Lei si guardò. Era un disastro. La sua tunica era diventata più rossa che bianca. Dal moncherino colava ancora sull'erba un liquido rossastro.

"Non mi servono due braccia" rispose lei in tono di sfida. Rise. Credette di sentire ridacchiare anche Mercury.

Senza preavviso, un vento gelido cominciò a tormentare l'erba. Dall'orizzonte, prese ad avanzare verso di loro un fronte compatto di nubi nere.

Rose sentiva freddo. "Prima questo posto era più piacevole" disse.

"Non dipende da me" rispose Mercury.

"Non dipende da te? Ma questo non è un tuo sogno?"

La coltre di nubi occupò con una velocità spaventosa lo spazio azzurro del cielo. Il sole fu presto oscurato. Tutto accadeva con una rapidità innaturale: sembrava che qualcuno avesse steso di colpo una coperta soffocante sul mondo. Infine, lampi accecanti intervallarono l'oscurità.

"Rose, adesso dovrai essere forte" disse Mercury. Era la prima volta che lei lo vedeva preoccupato.

"E adesso cos'altro..."

In un attimo, non fu più lì.

Un dolore atroce le attraversò il petto, per diffondersi in ogni angolo del suo corpo.

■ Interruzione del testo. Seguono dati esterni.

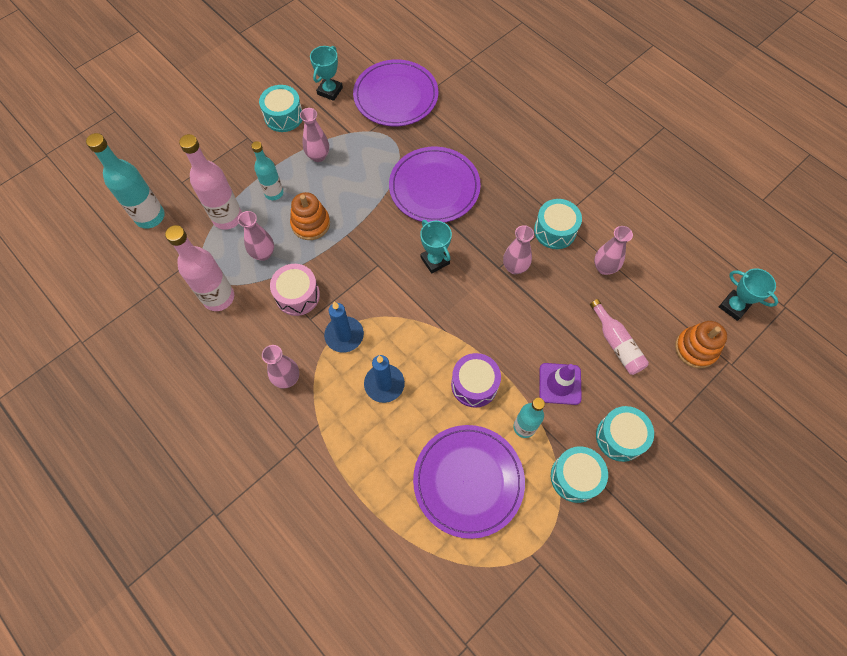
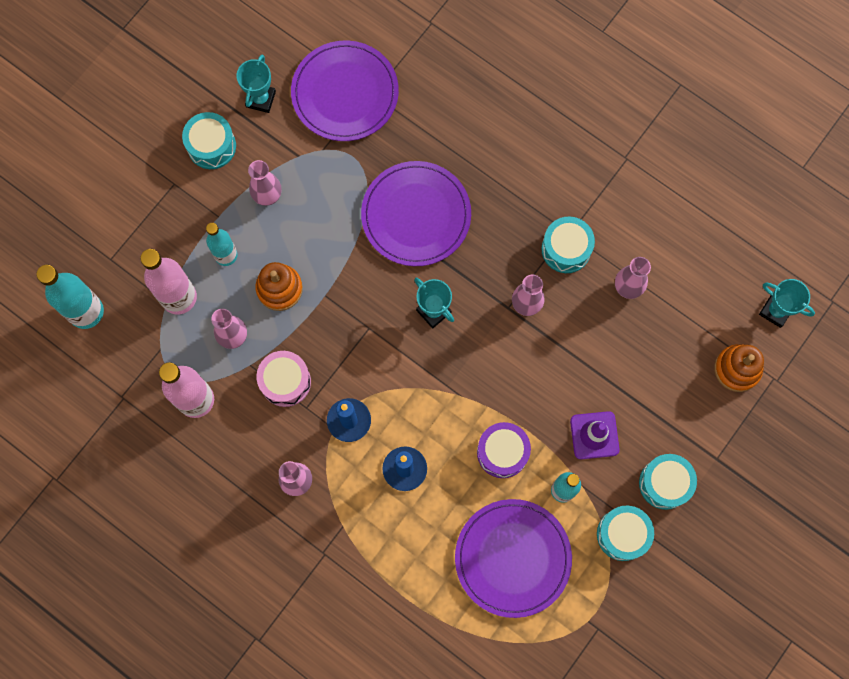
camera: 10 degrees left, 10 degrees up
pink bottle [590,299,649,375] -> none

Aprì gli occhi. Era sdraiata in una capsula aperta. Su di lei, uomini vestiti di bianco con il volto coperto da una maschera la stavano osservando. Uno di loro appoggiò due piastre sul suo petto. Di nuovo il dolore la attraversò, le fece inarcare la schiena, le aprì violentemente i polmoni.

"Ok, il cuore ha ricominciato a battere" disse uno degli uomini.

Rose non riusciva a muoversi. Ogni singolo respiro le provocava fitte intollerabili. Cercò di dire qualcosa, ma invece boccheggiò con la lingua che si muoveva a vuoto.

La presero di peso e la sistemarono su una sedia a rotelle, come se giocassero con una bambola. Rose compì uno sforzo tremendo per alzare la testa. Vide poliziotti con il fucile puntato su di lei.

"Il collare, forza! Cosa aspettate?" gridò qualcuno.

Le fecero scattare qualcosa attorno al collo.

"Bella addormentata pronta per il viaggio" annunciò un poliziotto parlando in un comunicatore.

Poi il poliziotto si chinò su di lei. Aveva il volto completamente coperto da una visiera ottica. Le disse: "svegliati strega. È giorno di interrogatori".